Review HTML Newsletter Copy in the Design Before Any Major Changes! All copy looks different once integrated into a html newsletter design. Somehow, e-mail copy looks more different than most. The standard guidelines for e-mail copy:
- Short, concise paragraphs and message
- Bullet points whenever possible
- Key benefits and at least one call to action with a hyperlink above the fold
After a few internal revisions, we now present the first draft of copy to clients as part of the design for two reasons.
- First, we found we were frequently asked to expand the first draft copy, only to be asked to remove much of it after it was incorporated into the design. The revision was clearly too long for e-mail, anyway. That's a waste of our and the clients' time.
- Second, we learned a great design can get the message across as well as or better than copy.

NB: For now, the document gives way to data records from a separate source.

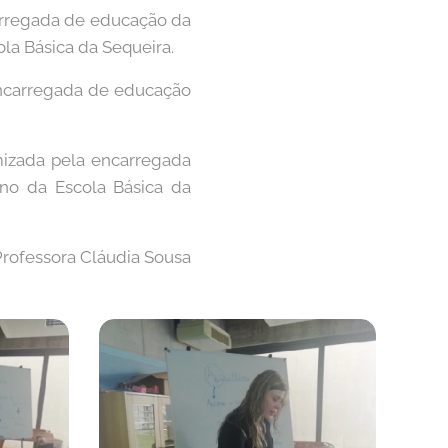
carregada de educação da
ola Básica da Sequeira.
 encarregada de educação
amizada pela encarregada
ano da Escola Básica da
Professora Cláudia Sousa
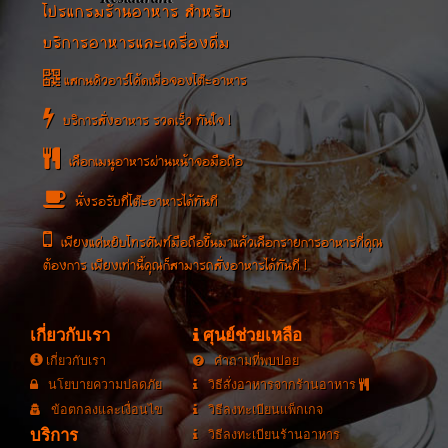
โปรแกรมร้านอาหาร สำหรับ
บริการอาหารและเครื่องดื่ม
แสกนคิวอาร์โค้ดเพื่อจองโต๊ะอาหาร
บริการสั่งอาหาร รวดเร็ว ทันใจ !
เลือกเมนูอาหารผ่านหน้าจอมือถือ
นั่งรอรับที่โต๊ะอาหารได้ทันที
เพียงแค่หยิบโทรศัพท์มือถือขึ้นมาแล้วเลือกรายการอาหารที่คุณ
ต้องการ เพียงเท่านี้คุณก็สามารถสั่งอาหารได้ทันที !
เกี่ยวกับเรา
ศุนย์ช่วยเหลือ
เกี่ยวกับเรา
คำถามที่พบบ่อย
นโยบายความปลดภัย
วิธีสั่งอาหารจากร้านอาหาร
ข้อตกลงและเงื่อนไข
วิธีลงทะเบียนแพ็กเกจ
บริการ
วิธีลงทะเบียนร้านอาหาร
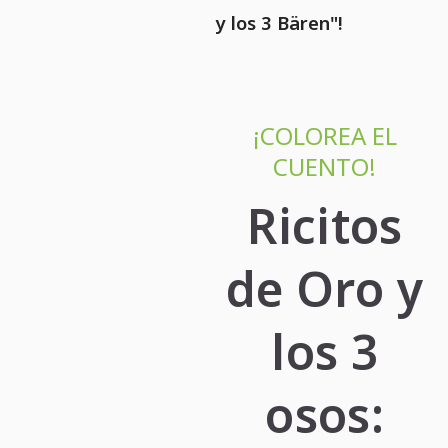
y los 3 Bären"!
¡COLOREA EL
CUENTO!
Ricitos
de Oro y
los 3
osos:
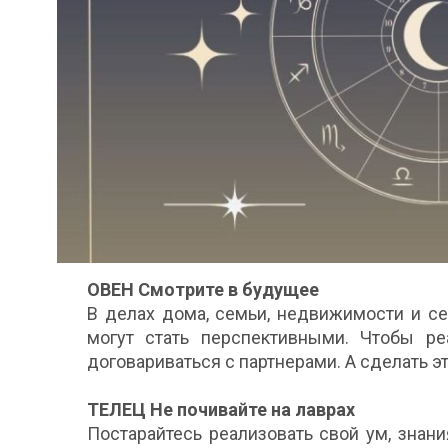
ОВЕН Смотрите в будущее
В делах дома, семьи, недвижимости и с
могут стать перспективными. Чтобы ре
договариваться с партнерами. А сделать эт
ТЕЛЕЦ Не почивайте на лаврах
Постарайтесь реализовать свой ум, знани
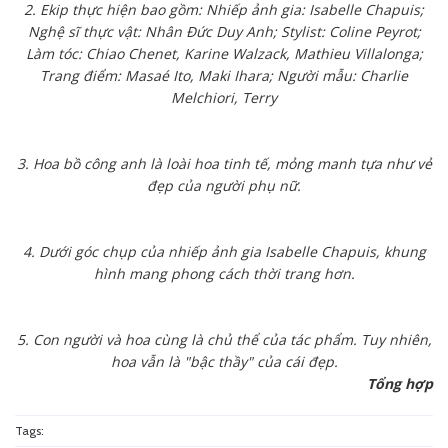
2. Ekip thực hiện bao gồm: Nhiếp ảnh gia: Isabelle Chapuis;
Nghệ sĩ thực vật: Nhân Đức Duy Anh; Stylist: Coline Peyrot;
Làm tóc: Chiao Chenet, Karine Walzack, Mathieu Villalonga;
Trang điểm: Masaé Ito, Maki Ihara; Người mẫu: Charlie
Melchiori, Terry
3. Hoa bồ công anh là loài hoa tinh tế, mỏng manh tựa như vẻ
đẹp của người phụ nữ.
4. Dưới góc chụp của nhiếp ảnh gia Isabelle Chapuis, khung
hình mang phong cách thời trang hơn.
5. Con người và hoa cùng là chủ thể của tác phẩm. Tuy nhiên,
hoa vẫn là "bậc thầy" của cái đẹp.
Tổng hợp
Tags:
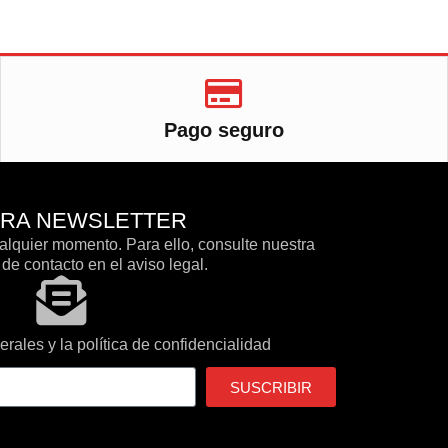
Pago seguro
TRA NEWSLETTER
lquier momento. Para ello, consulte nuestra
de contacto en el aviso legal.
rales y la política de confidencialidad
SUSCRIBIR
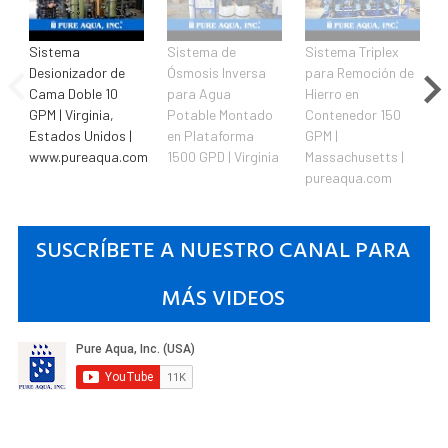
Sistema
Sistema de
Sistema Triplex
Desionizador de
Ósmosis Inversa
para Remoción de
Cama Doble 10
para Agua
Hierro en
GPM | Virginia,
Potable Montado
Contenedor 150
Estados Unidos |
en Plataforma
GPM |
www.pureaqua.com
1500 GPD | Virginia
Massachusetts |
pureaqua.com
SUSCRÍBETE A NUESTRO CANAL PARA
MÁS VIDEOS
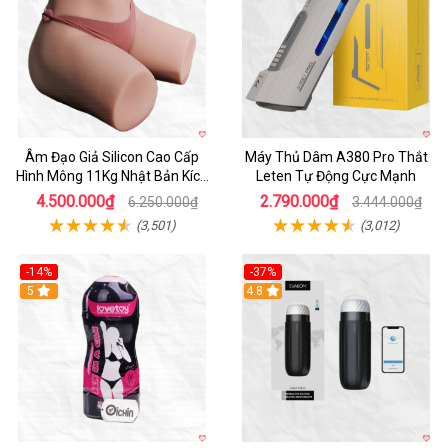
Âm Đạo Giả Silicon Cao Cấp
Máy Thủ Dâm A380 Pro Thắt
Hình Mông 11Kg Nhật Bản Kích
Leten Tự Động Cực Mạnh
Thước Như Thật
4.500.000₫
2.790.000₫
6.250.000₫
3.444.000₫
(3,501)
(3,012)
-14%
-37%
Hot
5
4.8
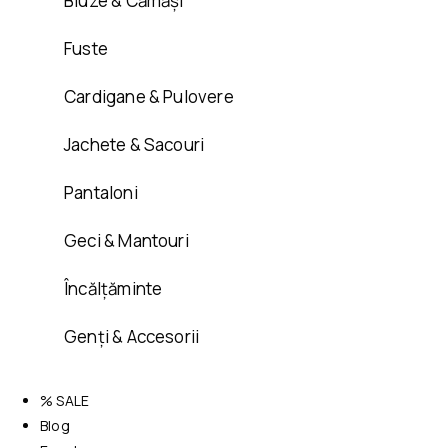
Bluze & Cămăși
Fuste
Cardigane & Pulovere
Jachete & Sacouri
Pantaloni
Geci & Mantouri
Încălțăminte
Genți & Accesorii
% SALE
Blog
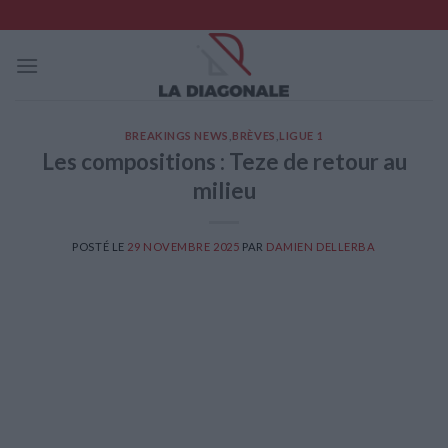
Skip
to
content
BREAKINGS NEWS
,
BRÈVES
,
LIGUE 1
Les compositions : Teze de retour au
milieu
POSTÉ LE
29 NOVEMBRE 2025
PAR
DAMIEN DELLERBA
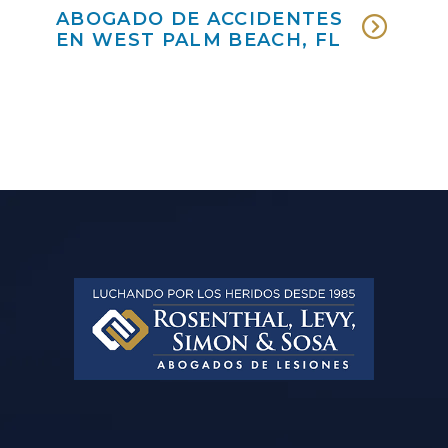
ABOGADO DE ACCIDENTES
EN WEST PALM BEACH, FL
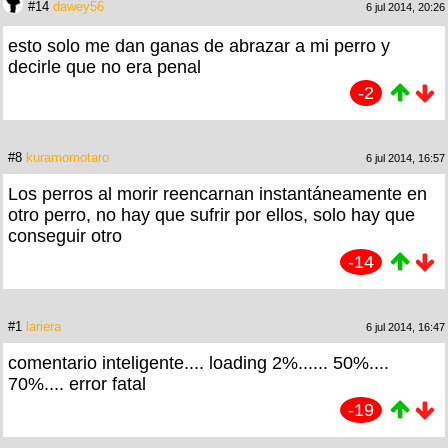
#14
dawey56
6 jul 2014, 20:26
esto solo me dan ganas de abrazar a mi perro y
decirle que no era penal
-2
#8
kuramomotaro
6 jul 2014, 16:57
Los perros al morir reencarnan instantáneamente en
otro perro, no hay que sufrir por ellos, solo hay que
conseguir otro
-14
#1
lariera
6 jul 2014, 16:47
comentario inteligente.... loading 2%...... 50%....
70%.... error fatal
-19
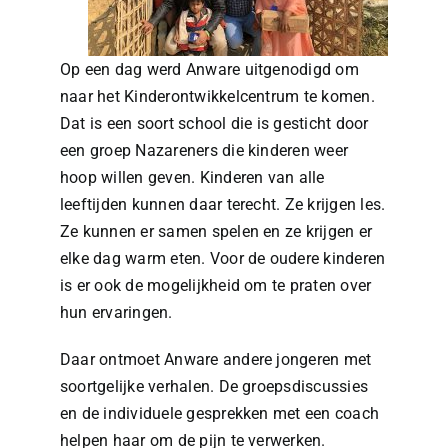
Op een dag werd Anware uitgenodigd om
naar het Kinderontwikkelcentrum te komen.
Dat is een soort school die is gesticht door
een groep Nazareners die kinderen weer
hoop willen geven. Kinderen van alle
leeftijden kunnen daar terecht. Ze krijgen les.
Ze kunnen er samen spelen en ze krijgen er
elke dag warm eten. Voor de oudere kinderen
is er ook de mogelijkheid om te praten over
hun ervaringen.
Daar ontmoet Anware andere jongeren met
soortgelijke verhalen. De groepsdiscussies
en de individuele gesprekken met een coach
helpen haar om de pijn te verwerken.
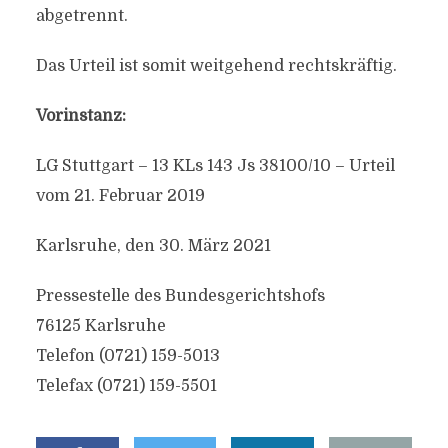
abgetrennt.
Das Urteil ist somit weitgehend rechtskräftig.
Vorinstanz:
LG Stuttgart – 13 KLs 143 Js 38100/10 – Urteil
vom 21. Februar 2019
Karlsruhe, den 30. März 2021
Pressestelle des Bundesgerichtshofs
76125 Karlsruhe
Telefon (0721) 159-5013
Telefax (0721) 159-5501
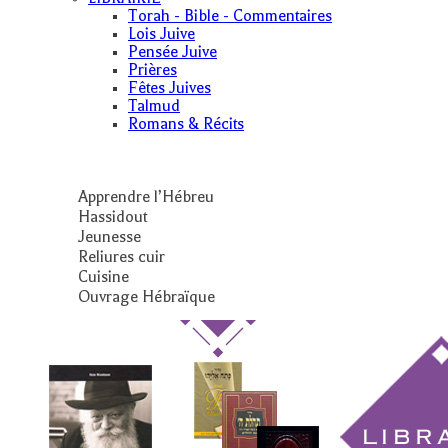
Torah - Bible - Commentaires
Lois Juive
Pensée Juive
Prières
Fêtes Juives
Talmud
Romans & Récits
Apprendre l’Hébreu
Hassidout
Jeunesse
Reliures cuir
Cuisine
Ouvrage Hébraïque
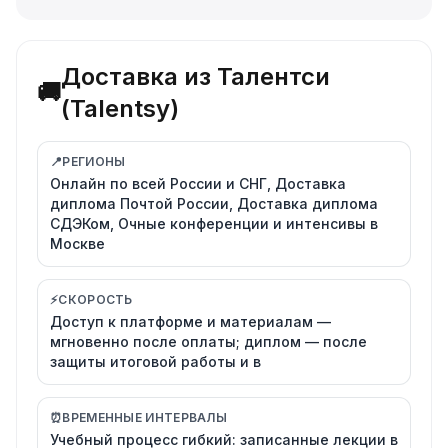
Доставка из Талентси
🚚
(Talentsy)
📍
РЕГИОНЫ
Онлайн по всей России и СНГ, Доставка
диплома Почтой России, Доставка диплома
СДЭКом, Очные конференции и интенсивы в
Москве
⚡
СКОРОСТЬ
Доступ к платформе и материалам —
мгновенно после оплаты; диплом — после
защиты итоговой работы и в
⏰
ВРЕМЕННЫЕ ИНТЕРВАЛЫ
Учебный процесс гибкий: записанные лекции в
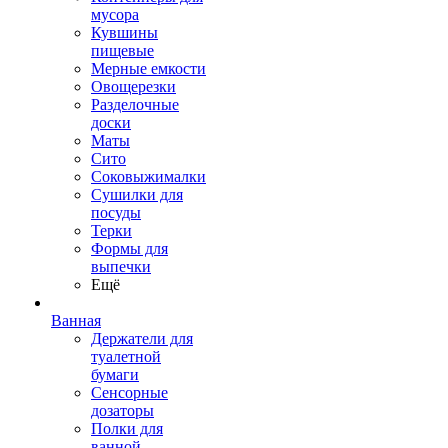
мусора
Кувшины
пищевые
Мерные емкости
Овощерезки
Разделочные
доски
Маты
Сито
Соковыжималки
Сушилки для
посуды
Терки
Формы для
выпечки
Ещё
Ванная
Держатели для
туалетной
бумаги
Сенсорные
дозаторы
Полки для
ванной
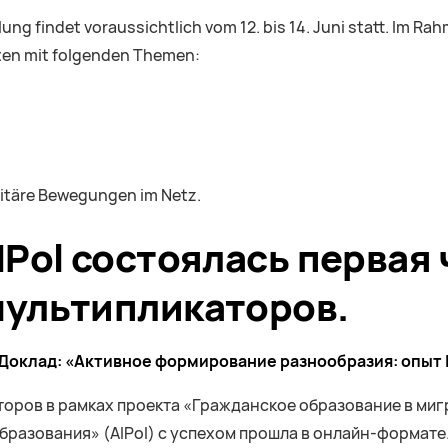
ulung findet voraussichtlich vom 12. bis 14. Juni statt. Im
ten mit folgenden Themen:
titäre Bewegungen im Netz.
IPol состоялась первая
мультипликаторов.
. Доклад: «Активное формирование разнообразия: опыт 
аторов в рамках проекта «Гражданское образование в ми
разования» (AIPol) с успехом прошла в онлайн-формате.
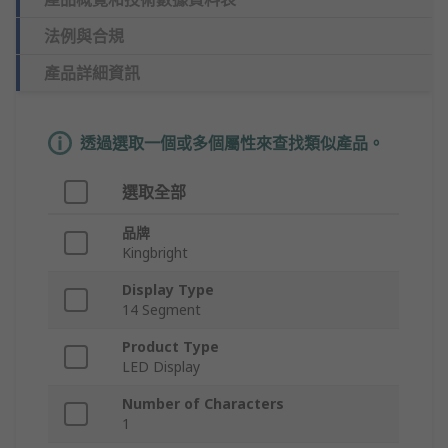
法例與合規
產品詳細資訊
透過選取一個或多個屬性來查找類似產品。
選取全部
品牌
Kingbright
Display Type
14 Segment
Product Type
LED Display
Number of Characters
1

A good example is a project where the client, after reviewing the first draft copy alone, felt we needed to focus more on the brand. A few hours later, that same client saw the design template, which did a great job of showcasing the brand. They decided the copy was fine as it was. The design did the heavy brand-lifting; the copy didn't have to. Another html newsletter tip: Even though it's online, print it out. You can focus, make notes, and (if necessary) cut and paste to see if there's a better layout. As much as I love doing things digitally, proofing copy and design is a task better conducted offline.